WHAT THE TASK REQUIRES: Convert every line of the entries below into a JSON list of strings, one string per line, skipping blank lines. Leave the pictures out of the list.

§ §

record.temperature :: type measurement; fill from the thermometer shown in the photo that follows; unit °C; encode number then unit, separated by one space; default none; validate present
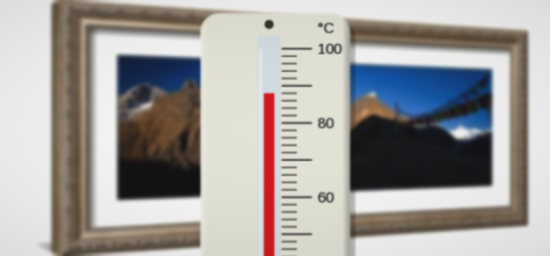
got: 88 °C
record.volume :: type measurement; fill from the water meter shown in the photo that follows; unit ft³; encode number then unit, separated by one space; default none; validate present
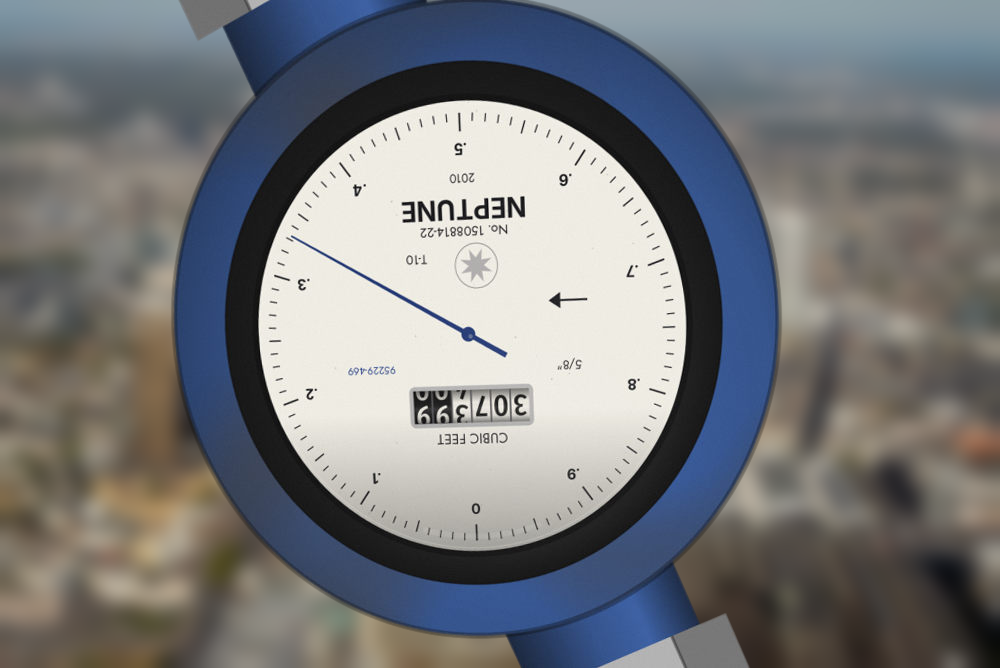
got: 307399.33 ft³
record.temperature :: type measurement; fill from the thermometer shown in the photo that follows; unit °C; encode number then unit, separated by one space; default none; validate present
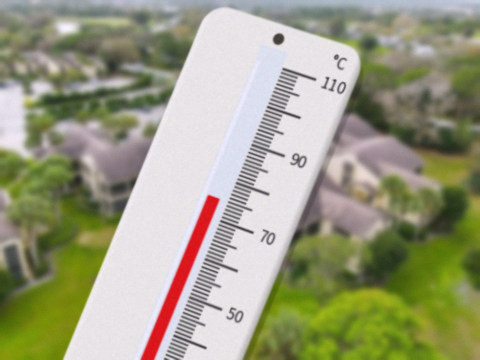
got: 75 °C
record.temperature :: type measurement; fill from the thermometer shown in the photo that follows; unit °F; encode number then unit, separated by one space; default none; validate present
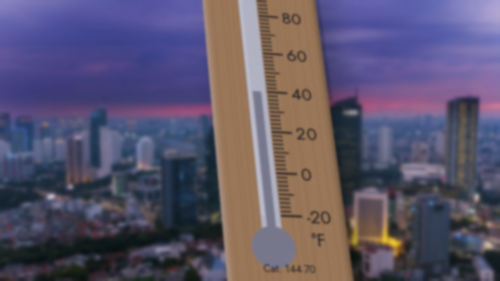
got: 40 °F
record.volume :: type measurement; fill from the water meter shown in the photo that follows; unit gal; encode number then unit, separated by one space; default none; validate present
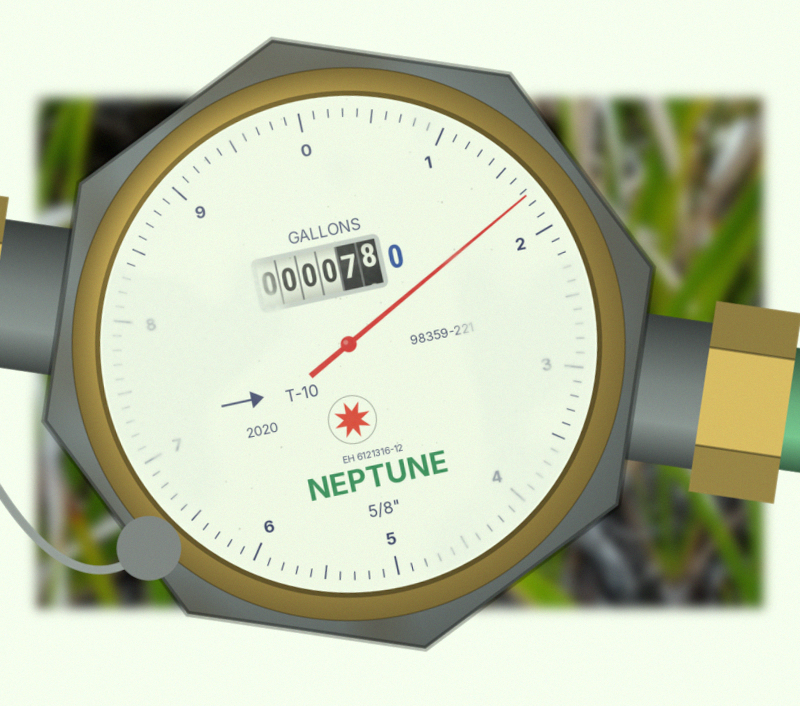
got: 781.7 gal
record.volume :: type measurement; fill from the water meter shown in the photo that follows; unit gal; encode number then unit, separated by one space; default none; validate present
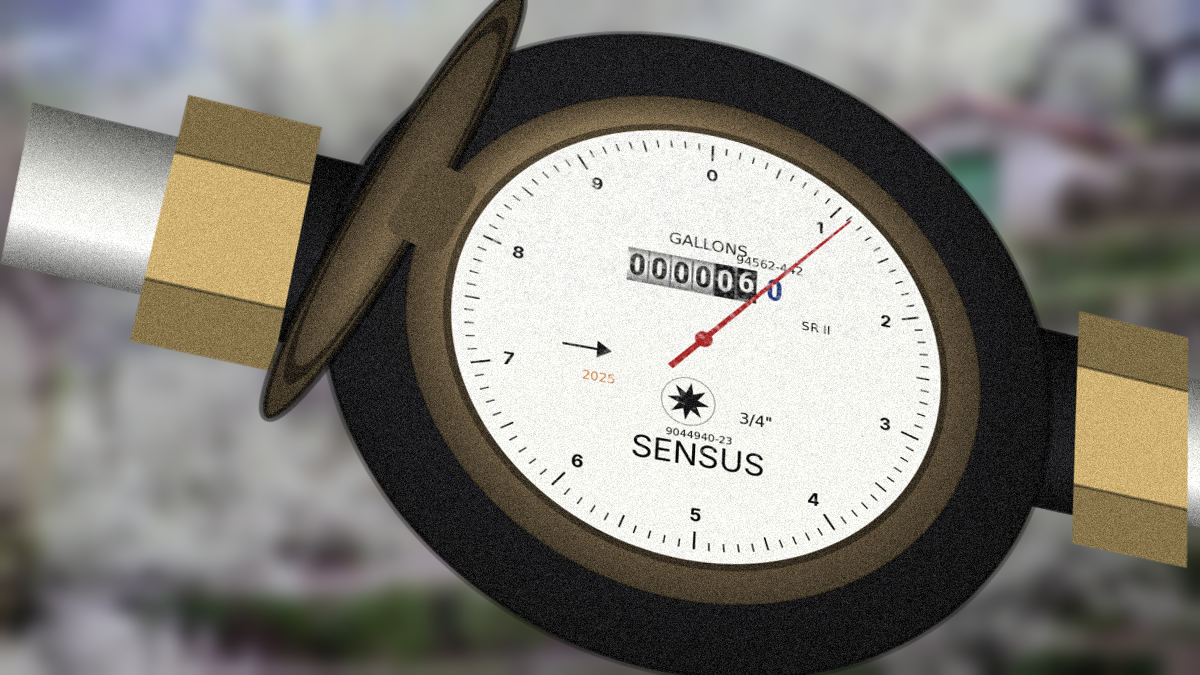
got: 61.1 gal
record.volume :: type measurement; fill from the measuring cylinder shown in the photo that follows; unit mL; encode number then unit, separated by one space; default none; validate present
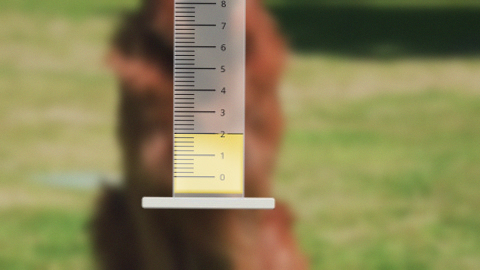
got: 2 mL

§ §

WRITTEN ANSWER:
[
  "record.temperature :: type measurement; fill from the thermometer shown in the photo that follows; unit °C; encode number then unit, separated by one space; default none; validate present",
  "got: 88 °C",
  "record.volume :: type measurement; fill from the water meter shown in the photo that follows; unit ft³; encode number then unit, separated by one space; default none; validate present",
  "got: 307399.33 ft³",
  "record.temperature :: type measurement; fill from the thermometer shown in the photo that follows; unit °C; encode number then unit, separated by one space; default none; validate present",
  "got: 75 °C",
  "record.temperature :: type measurement; fill from the thermometer shown in the photo that follows; unit °F; encode number then unit, separated by one space; default none; validate present",
  "got: 40 °F",
  "record.volume :: type measurement; fill from the water meter shown in the photo that follows; unit gal; encode number then unit, separated by one space; default none; validate present",
  "got: 781.7 gal",
  "record.volume :: type measurement; fill from the water meter shown in the photo that follows; unit gal; encode number then unit, separated by one space; default none; validate present",
  "got: 61.1 gal",
  "record.volume :: type measurement; fill from the measuring cylinder shown in the photo that follows; unit mL; encode number then unit, separated by one space; default none; validate present",
  "got: 2 mL"
]